* _Exercise objective_
Using the listing below, print the line containing "か？ 食べ物クイズ「海胆」", the line containing "بقلم ياسر بركات", and each line between them, exactly and nothing else. Pictures stay out of the print.

»»

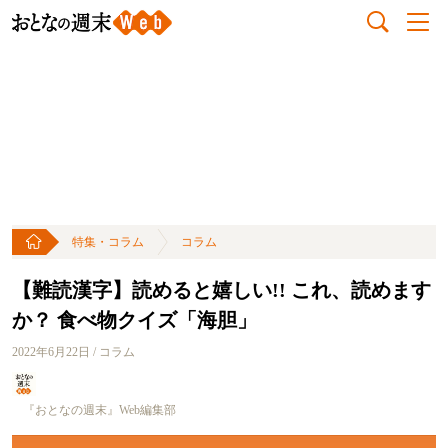
特集・コラム
コラム
【難読漢字】読めると嬉しい!! これ、読めます
か？ 食べ物クイズ「海胆」
2022年6月22日 / コラム
『おとなの週末』Web編集部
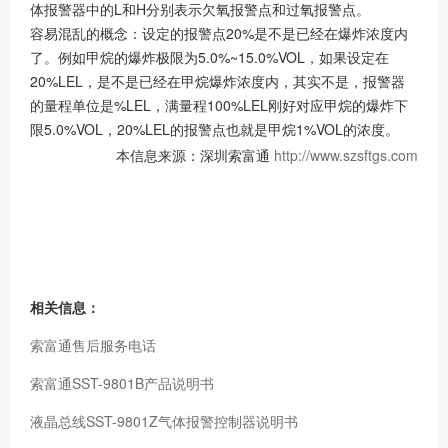
体报警器中的L和H分别表示欠氧报警点和过氧报警点。
容易混乱的概念：设定的报警点20%是不是已经在爆炸浓度内
了。例如甲烷的爆炸极限为5.0%~15.0%VOL，如果设定在
20%LEL，是不是已经在甲烷爆炸浓度内，其实不是，报警器
的量程单位是%LEL，满量程100%LEL刚好对应甲烷的爆炸下
限5.0%VOL，20%LEL的报警点也就是甲烷1%VOL的浓度。
本信息来源：深圳索富通
http://www.szsftgs.com
相关信息：
索富通售后服务电话
索富通SST-9801B产品说明书
液晶总线SST-9801Z气体报警控制器说明书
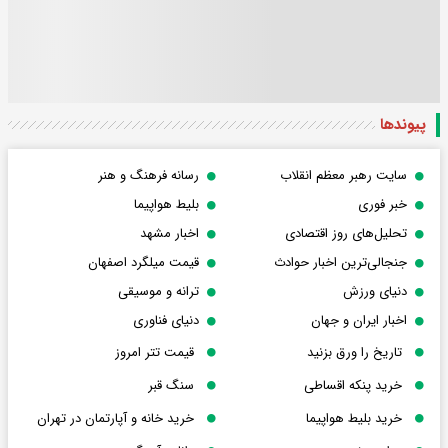
پیوندها
سایت رهبر معظم انقلاب
رسانه فرهنگ و هنر
خبر فوری
بلیط هواپیما
تحلیل‌های روز اقتصادی
اخبار مشهد
جنجالی‌ترین اخبار حوادث
قیمت میلگرد اصفهان
دنیای ورزش
ترانه و موسیقی
اخبار ایران و جهان
دنیای فناوری
تاریخ را ورق بزنید
قیمت تتر امروز
خرید پنکه اقساطی
سنگ قبر
خرید بلیط هواپیما
خرید خانه و آپارتمان در تهران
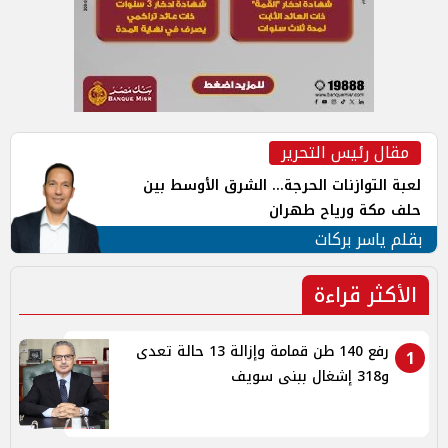
مقال رئيس التحرير
لعبة التوازنات الحرجة... الشرق الأوسط بين
حلف مكة ورياح طهران
بقلم ياسر بركات
الأكثر قراءة
رفع 140 طن قمامة وإزالة 13 حالة تعدى
1
و318 إشغال ببنى سويف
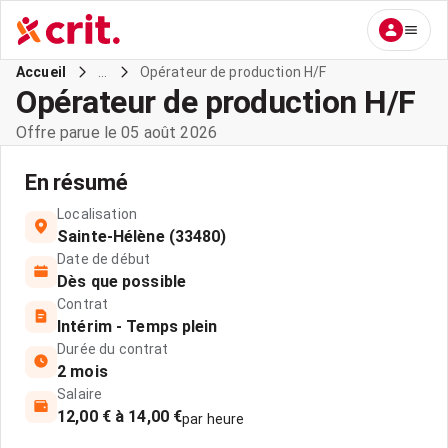
...
Opérateur de production H/F
Accueil
Opérateur de production H/F
Offre parue le 05 août 2026
En résumé
Localisation
Sainte-Hélène (33480)
Date de début
Dès que possible
Contrat
Intérim - Temps plein
Durée du contrat
2 mois
Salaire
12,00 € à 14,00 €
par heure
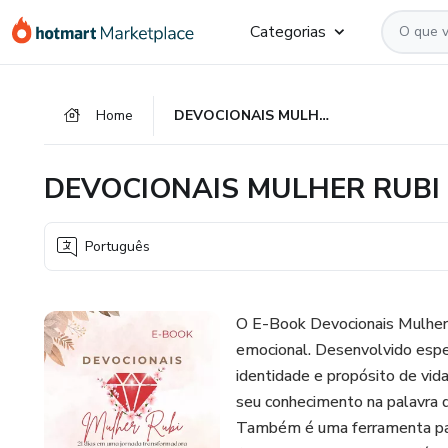
Ir
Ir
Ir
Categorias
para
para
para
o
o
o
conteúdo
pagamento
rodapé
Home
DEVOCIONAIS MULHER RUBI
principal
DEVOCIONAIS MULHER RUBI
Português
O E-Book Devocionais Mulher 
emocional. Desenvolvido espe
identidade e propósito de vid
seu conhecimento na palavra 
Também é uma ferramenta para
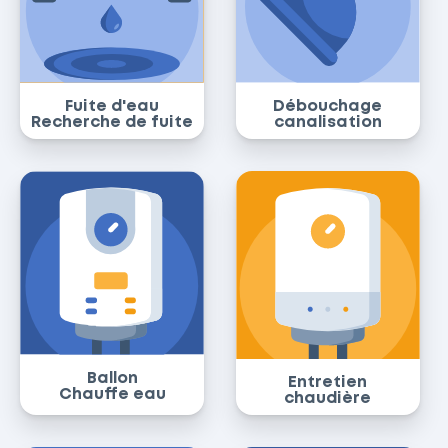
Fuite d'eau
Débouchage
Recherche de fuite
canalisation
Ballon
Entretien
Chauffe eau
chaudière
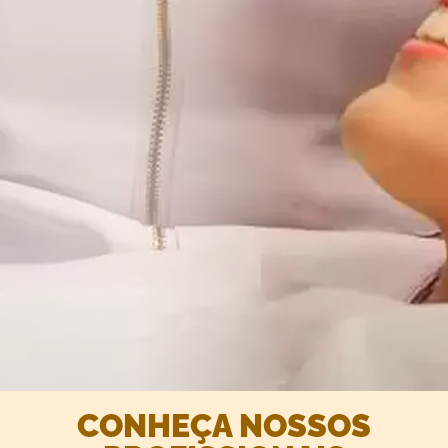
CONHEÇA NOSSOS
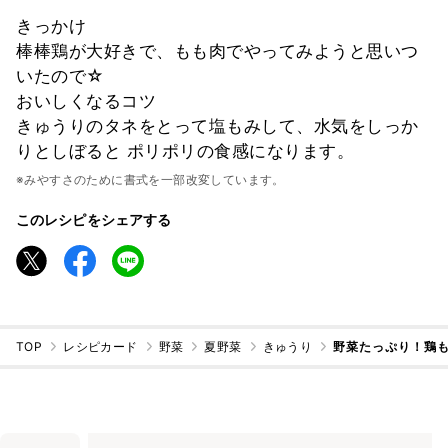
きっかけ
棒棒鶏が大好きで、もも肉でやってみようと思いつ
いたので☆
おいしくなるコツ
きゅうりのタネをとって塩もみして、水気をしっか
りとしぼると ポリポリの食感になります。
※みやすさのために書式を一部改変しています。
このレシピをシェアする
TOP
レシピカード
野菜
夏野菜
きゅうり
野菜たっぷり！鶏も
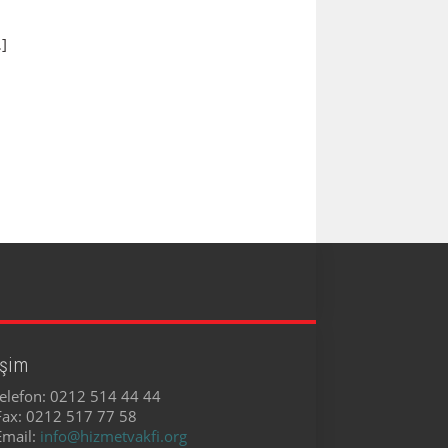
]
işim
elefon:
0212 514 44 44
Fax:
0212 517 77 58
Email:
info@hizmetvakfi.org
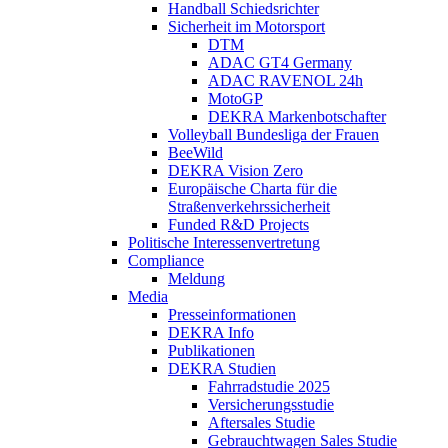
Handball Schiedsrichter
Sicherheit im Motorsport
DTM
ADAC GT4 Germany
ADAC RAVENOL 24h
MotoGP
DEKRA Markenbotschafter
Volleyball Bundesliga der Frauen
BeeWild
DEKRA Vision Zero
Europäische Charta für die
Straßenverkehrssicherheit
Funded R&D Projects
Politische Interessenvertretung
Compliance
Meldung
Media
Presseinformationen
DEKRA Info
Publikationen
DEKRA Studien
Fahrradstudie 2025
Versicherungsstudie
Aftersales Studie
Gebrauchtwagen Sales Studie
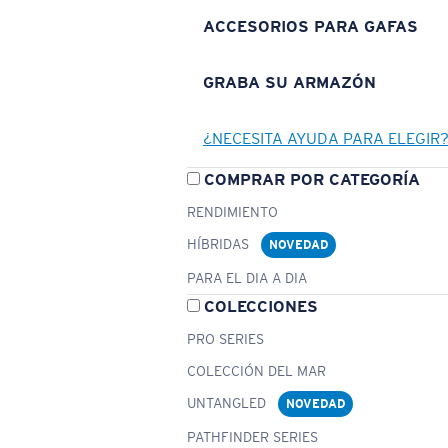
ACCESORIOS PARA GAFAS
GRABA SU ARMAZÓN
¿NECESITA AYUDA PARA ELEGIR
COMPRAR POR CATEGORÍA
RENDIMIENTO
HÍBRIDAS
NOVEDAD
PARA EL DIA A DIA
COLECCIONES
PRO SERIES
COLECCIÓN DEL MAR
UNTANGLED
NOVEDAD
PATHFINDER SERIES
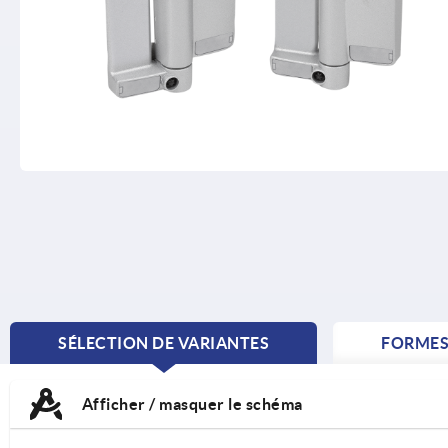
SÉLECTION DE VARIANTES
FORME
CURRENT
TAB:
Afficher / masquer le schéma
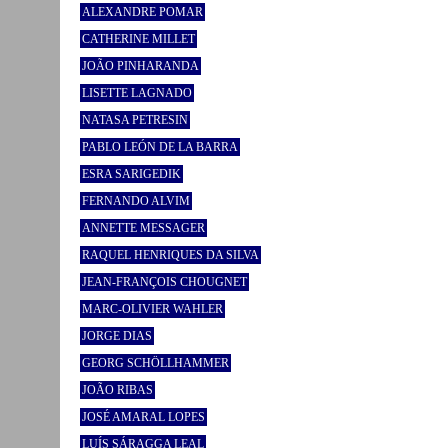
ALEXANDRE POMAR
CATHERINE MILLET
JOÃO PINHARANDA
LISETTE LAGNADO
NATASA PETRESIN
PABLO LEÓN DE LA BARRA
ESRA SARIGEDIK
FERNANDO ALVIM
ANNETTE MESSAGER
RAQUEL HENRIQUES DA SILVA
JEAN-FRANÇOIS CHOUGNET
MARC-OLIVIER WAHLER
JORGE DIAS
GEORG SCHÖLLHAMMER
JOÃO RIBAS
JOSÉ AMARAL LOPES
LUÍS SÁRAGGA LEAL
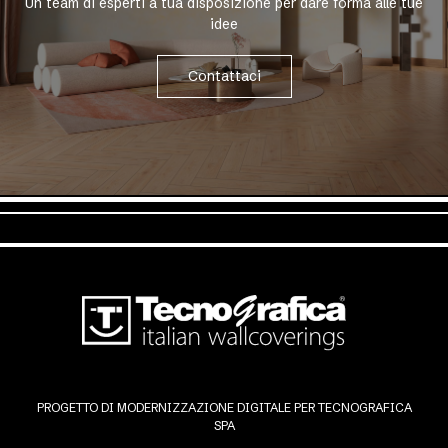
Un team di esperti a tua disposizione per dare forma alle tue
idee
Contattaci
PROGETTO DI MODERNIZZAZIONE DIGITALE PER TECNOGRAFICA
SPA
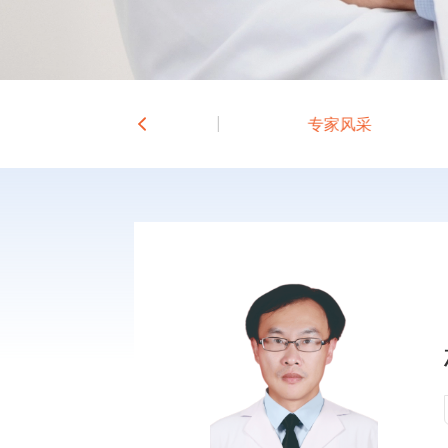
科室介绍
专家风采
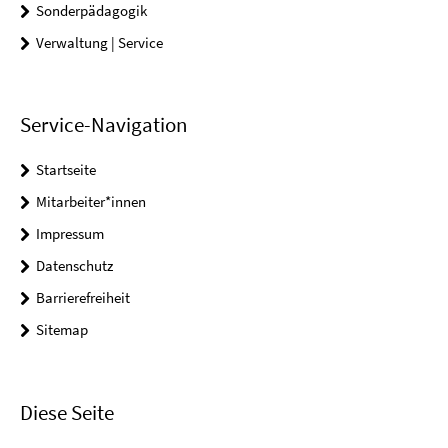
Sonderpädagogik
Verwaltung | Service
Service-Navigation
Startseite
Mitarbeiter*innen
Impressum
Datenschutz
Barrierefreiheit
Sitemap
Diese Seite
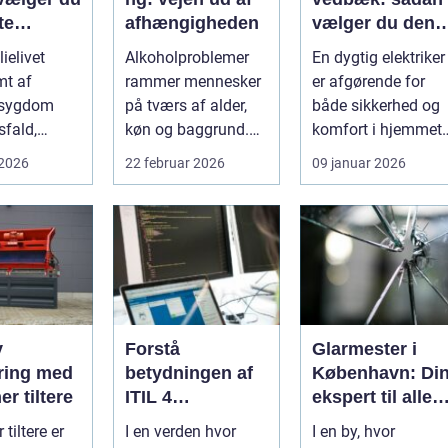
te
afhængigheden
vælger du den
eretsadvok
rette fagmand ti
ielivet
Alkoholproblemer
En dygtig elektriker
opgaven
mt af
rammer mennesker
er afgørende for
, sygdom
på tværs af alder,
både sikkerhed og
sfald,
køn og baggrund.
komfort i hjemmet. 
r hurtigt
For mange s...
et område som
 2026
22 februar 2026
09 januar 2026
l, som k...
Vedbæk, h...
v
Forstå
Glarmester i
ring med
betydningen af
København: Di
er tiltere
ITIL 4
ekspert til alle
certificering
glasbehov
 tiltere er
I en verden hvor
I en by, hvor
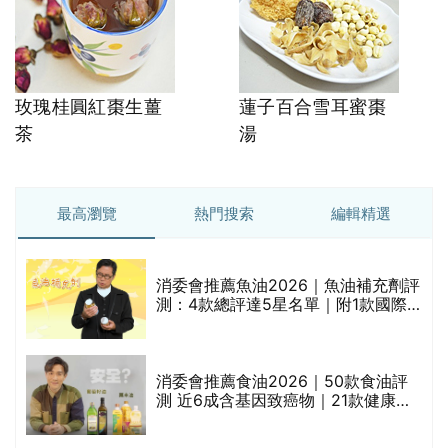
玫瑰桂圓紅棗生薑
蓮子百合雪耳蜜棗
茶
湯
最高瀏覽
熱門搜索
編輯精選
消委會推薦魚油2026｜魚油補充劑評
的
測：4款總評達5星名單｜附1款國際
甲
魚油標準5星認證 針對2毒物測試 均
通過消委會標準
消委會推薦食油2026｜50款食油評
測 近6成含基因致癌物｜21款健康煮
食油總評達5星滿分名單(初榨橄欖油/
橄欖油/牛油果油/米糠油/芥花籽油/花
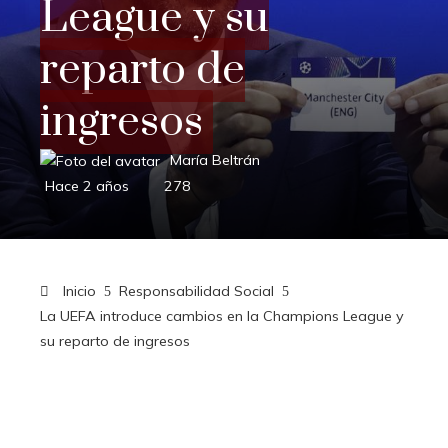
League y su
reparto de
ingresos
María Beltrán
Hace 2 años
278
Inicio
Responsabilidad Social
La UEFA introduce cambios en la Champions League y
su reparto de ingresos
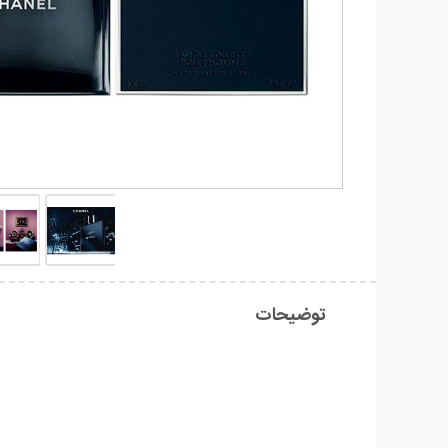
توضیحات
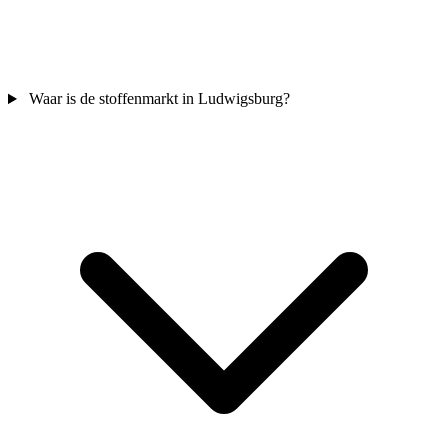
Waar is de stoffenmarkt in Ludwigsburg?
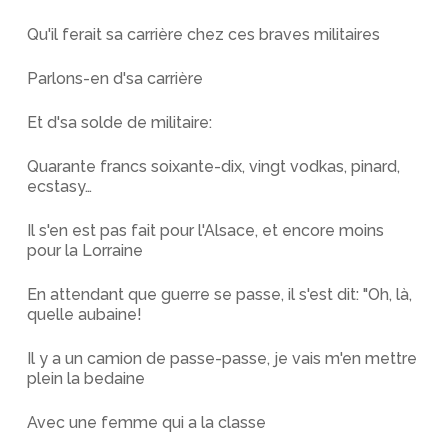
Qu'il ferait sa carrière chez ces braves militaires
Parlons-en d'sa carrière
Et d'sa solde de militaire:
Quarante francs soixante-dix, vingt vodkas, pinard,
ecstasy…
Il s'en est pas fait pour l'Alsace, et encore moins
pour la Lorraine
En attendant que guerre se passe, il s'est dit: "Oh, là,
quelle aubaine!
Il y a un camion de passe-passe, je vais m'en mettre
plein la bedaine
Avec une femme qui a la classe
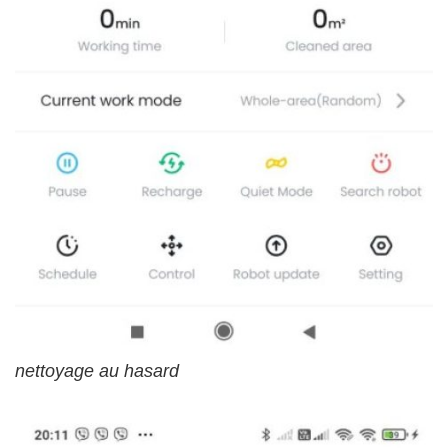
nettoyage au hasard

««

* _Exercise output_
か？ 食べ物クイズ「海胆」
2022年6月22日 / コラム
『おとなの週末』Web編集部
体报警器中的L和H分别表示欠氧报警点和过氧报警点。
容易混乱的概念：设定的报警点20%是不是已经在爆炸浓度内
了。例如甲烷的爆炸极限为5.0%~15.0%VOL，如果设定在
20%LEL，是不是已经在甲烷爆炸浓度内，其实不是，报警器
的量程单位是%LEL，满量程100%LEL刚好对应甲烷的爆炸下
限5.0%VOL，20%LEL的报警点也就是甲烷1%VOL的浓度。
本信息来源：深圳索富通
http://www.szsftgs.com
相关信息：
索富通售后服务电话
索富通SST-9801B产品说明书
液晶总线SST-9801Z气体报警控制器说明书
پیوندها
سایت رهبر معظم انقلاب
رسانه فرهنگ و هنر
خبر فوری
بلیط هواپیما
تحلیل‌های روز اقتصادی
اخبار مشهد
جنجالی‌ترین اخبار حوادث
قیمت میلگرد اصفهان
دنیای ورزش
ترانه و موسیقی
اخبار ایران و جهان
دنیای فناوری
تاریخ را ورق بزنید
قیمت تتر امروز
خرید پنکه اقساطی
سنگ قبر
خرید بلیط هواپیما
خرید خانه و آپارتمان در تهران
مقال رئيس التحرير
لعبة التوازنات الحرجة... الشرق الأوسط بين
حلف مكة ورياح طهران
بقلم ياسر بركات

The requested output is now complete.